Ralph Lazo, born in Los Angeles in 1924, was of Mexican and Irish descent. In 1942, at age 17, while attending Belmont High School in Los Angeles, Lazo learned that Japanese American friends and their families were ordered to relocate to government “War Relocation Centers.” He was incensed, later explaining, "It was immoral. It was wrong and I couldn’t accept it. These people hadn't done anything that I hadn't done except to go to Japanese language school." Lazo insisted that he, too, be sent to the camps. He chose to accompany his friends to the Manzanar War Relocation Camp in Central California.
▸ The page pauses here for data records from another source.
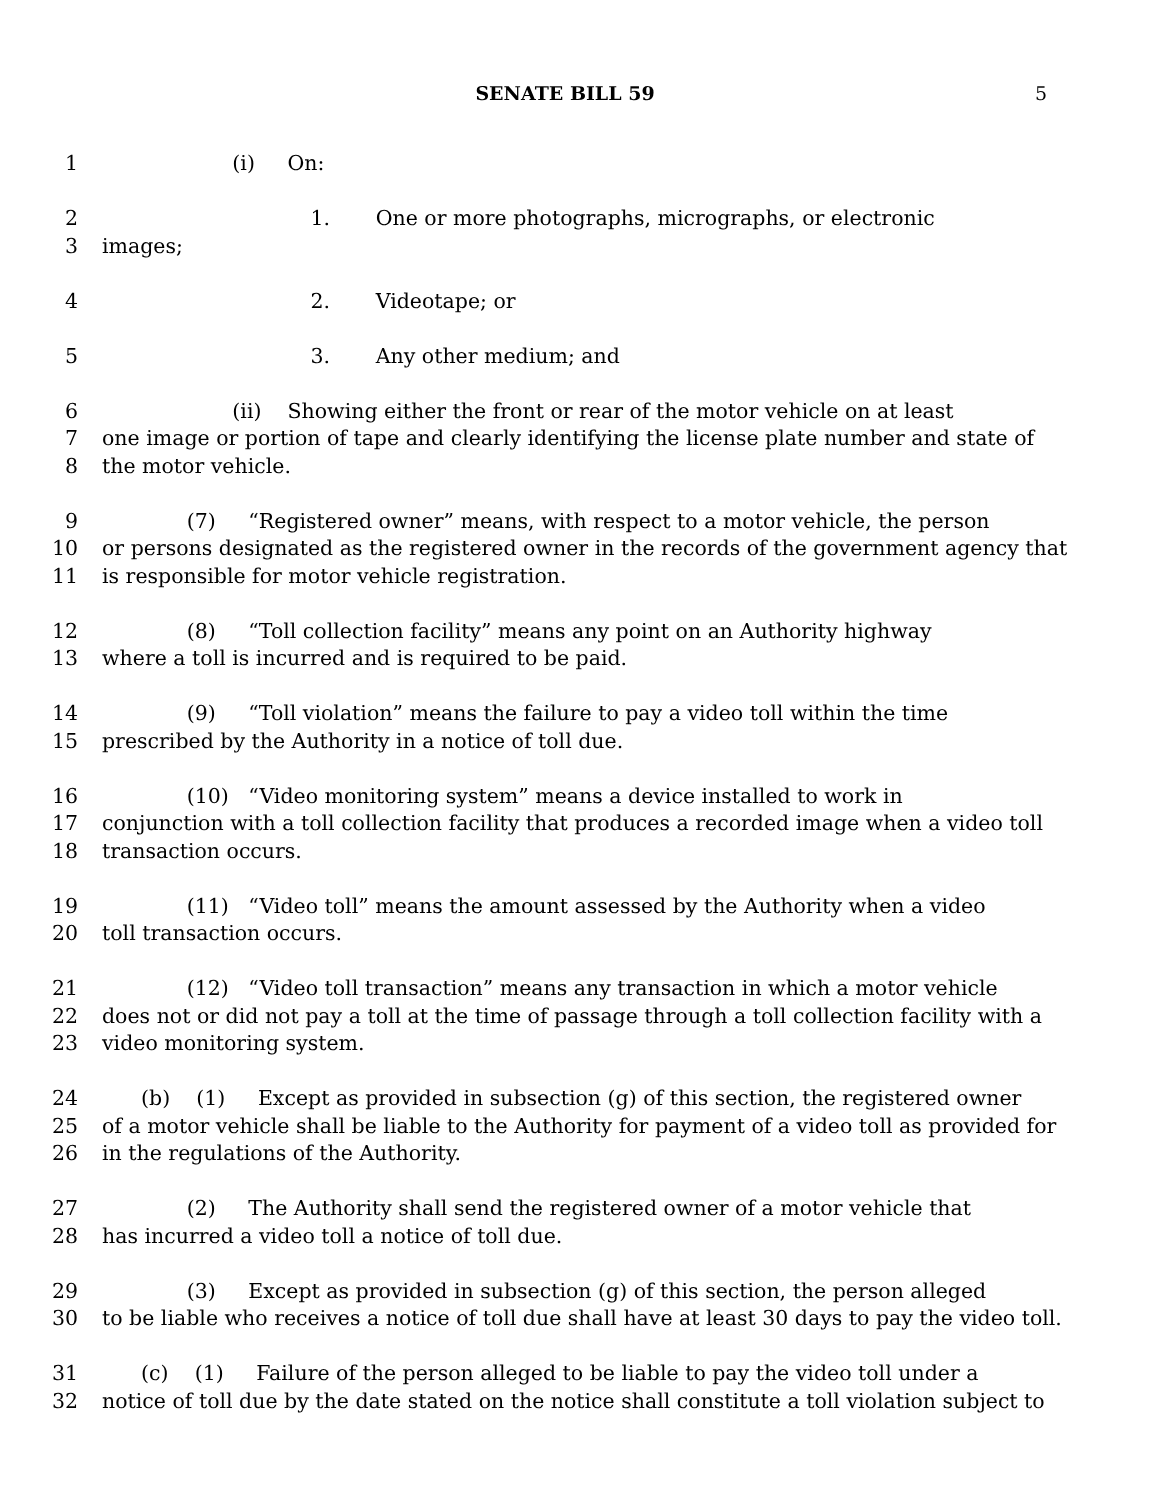SENATE BILL 59 5
1 (i) On:
2 1. One or more photographs, micrographs, or electronic
3 images;
4 2. Videotape; or
5 3. Any other medium; and
6 (ii) Showing either the front or rear of the motor vehicle on at least
7 one image or portion of tape and clearly identifying the license plate number and state of
8 the motor vehicle.
9 (7) “Registered owner” means, with respect to a motor vehicle, the person
10 or persons designated as the registered owner in the records of the government agency that
11 is responsible for motor vehicle registration.
12 (8) “Toll collection facility” means any point on an Authority highway
13 where a toll is incurred and is required to be paid.
14 (9) “Toll violation” means the failure to pay a video toll within the time
15 prescribed by the Authority in a notice of toll due.
16 (10) “Video monitoring system” means a device installed to work in
17 conjunction with a toll collection facility that produces a recorded image when a video toll
18 transaction occurs.
19 (11) “Video toll” means the amount assessed by the Authority when a video
20 toll transaction occurs.
21 (12) “Video toll transaction” means any transaction in which a motor vehicle
22 does not or did not pay a toll at the time of passage through a toll collection facility with a
23 video monitoring system.
24 (b) (1) Except as provided in subsection (g) of this section, the registered owner
25 of a motor vehicle shall be liable to the Authority for payment of a video toll as provided for
26 in the regulations of the Authority.
27 (2) The Authority shall send the registered owner of a motor vehicle that
28 has incurred a video toll a notice of toll due.
29 (3) Except as provided in subsection (g) of this section, the person alleged
30 to be liable who receives a notice of toll due shall have at least 30 days to pay the video toll.
31 (c) (1) Failure of the person alleged to be liable to pay the video toll under a
32 notice of toll due by the date stated on the notice shall constitute a toll violation subject to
Lazo admitted that he deceived his father into believing that he was only leaving for some vague weekend camping trip with his friends. When his father later found out where his son actually had gone, Lazo explained, "My Dad was a very wise man. He knew I was safe and with friends. You couldn’t ask for more protection—barbed wire, searchlights."
Lazo is believed to have been the only person of non-Japanese descent, without a Japanese American spouse, to voluntarily enter the camps during the war. There he continued his high school education alongside Japanese American friends at Manzanar High School.
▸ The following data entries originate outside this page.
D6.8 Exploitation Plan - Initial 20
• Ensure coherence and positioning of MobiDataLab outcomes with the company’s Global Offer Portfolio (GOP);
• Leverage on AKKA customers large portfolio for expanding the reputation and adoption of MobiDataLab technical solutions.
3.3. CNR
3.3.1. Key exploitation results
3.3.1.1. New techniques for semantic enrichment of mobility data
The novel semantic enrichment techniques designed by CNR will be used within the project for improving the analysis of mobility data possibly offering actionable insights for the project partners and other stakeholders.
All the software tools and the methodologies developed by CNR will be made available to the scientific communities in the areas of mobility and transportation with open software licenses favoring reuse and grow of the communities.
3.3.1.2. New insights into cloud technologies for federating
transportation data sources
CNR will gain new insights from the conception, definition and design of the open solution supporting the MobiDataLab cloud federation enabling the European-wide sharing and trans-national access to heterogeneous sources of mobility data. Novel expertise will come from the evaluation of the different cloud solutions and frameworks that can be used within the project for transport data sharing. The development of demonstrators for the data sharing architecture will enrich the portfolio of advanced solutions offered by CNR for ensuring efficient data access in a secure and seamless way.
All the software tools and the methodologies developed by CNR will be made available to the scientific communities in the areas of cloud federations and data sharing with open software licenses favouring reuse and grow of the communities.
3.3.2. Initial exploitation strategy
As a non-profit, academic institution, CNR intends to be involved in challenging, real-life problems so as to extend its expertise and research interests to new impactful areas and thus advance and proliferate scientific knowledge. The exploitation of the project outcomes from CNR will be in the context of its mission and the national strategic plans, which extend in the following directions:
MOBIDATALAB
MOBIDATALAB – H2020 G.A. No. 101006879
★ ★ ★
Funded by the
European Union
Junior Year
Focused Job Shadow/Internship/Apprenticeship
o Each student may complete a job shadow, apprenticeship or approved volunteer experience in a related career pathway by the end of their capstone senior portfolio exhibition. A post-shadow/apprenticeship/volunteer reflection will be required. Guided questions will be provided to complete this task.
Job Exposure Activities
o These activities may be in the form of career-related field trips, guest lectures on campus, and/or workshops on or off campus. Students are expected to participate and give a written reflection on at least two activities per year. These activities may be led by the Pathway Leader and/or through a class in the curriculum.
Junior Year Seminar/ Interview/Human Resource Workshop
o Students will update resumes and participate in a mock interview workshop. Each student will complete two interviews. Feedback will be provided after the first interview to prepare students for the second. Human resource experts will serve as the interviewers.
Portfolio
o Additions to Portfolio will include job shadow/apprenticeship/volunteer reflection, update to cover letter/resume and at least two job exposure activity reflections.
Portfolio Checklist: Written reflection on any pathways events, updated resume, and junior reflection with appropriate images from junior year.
In 1944, after graduating from high school at Manzanar, Lazo left the camp only because he was drafted into the U.S. Army. He went on to serve in the war in the Philippines and was awarded the Bronze Star Medal for heroism in combat.
"When 140 million Americans turned their backs on us and excluded us into remote, desolate prison camps, the separation was absolute—almost. Ralph Lazo’s presence among us said, ‘No, not everyone.’"
William Hohri, internee with Ralph Lazo at Manzanar
After the war, Lazo graduated from UCLA and became a teacher. He mentoring disabled students and encouraged college and voting among Latinos. He remained a friend to former internees. He joined in speaking out on behalf of the redress movement for Japanese Americans interned during the war and helped raise funds for a class action lawsuit. He rarely spoke in public about his own experiences in the camp, preferring to focus on Japanese Americans and redress. He died in 1992 at the age of 67.
Lazo is the subject of the docudrama, Stand Up for Justice. The film was scripted by John Esaki and produced by Nikkei for Civil Rights & Redress and Visual Communications.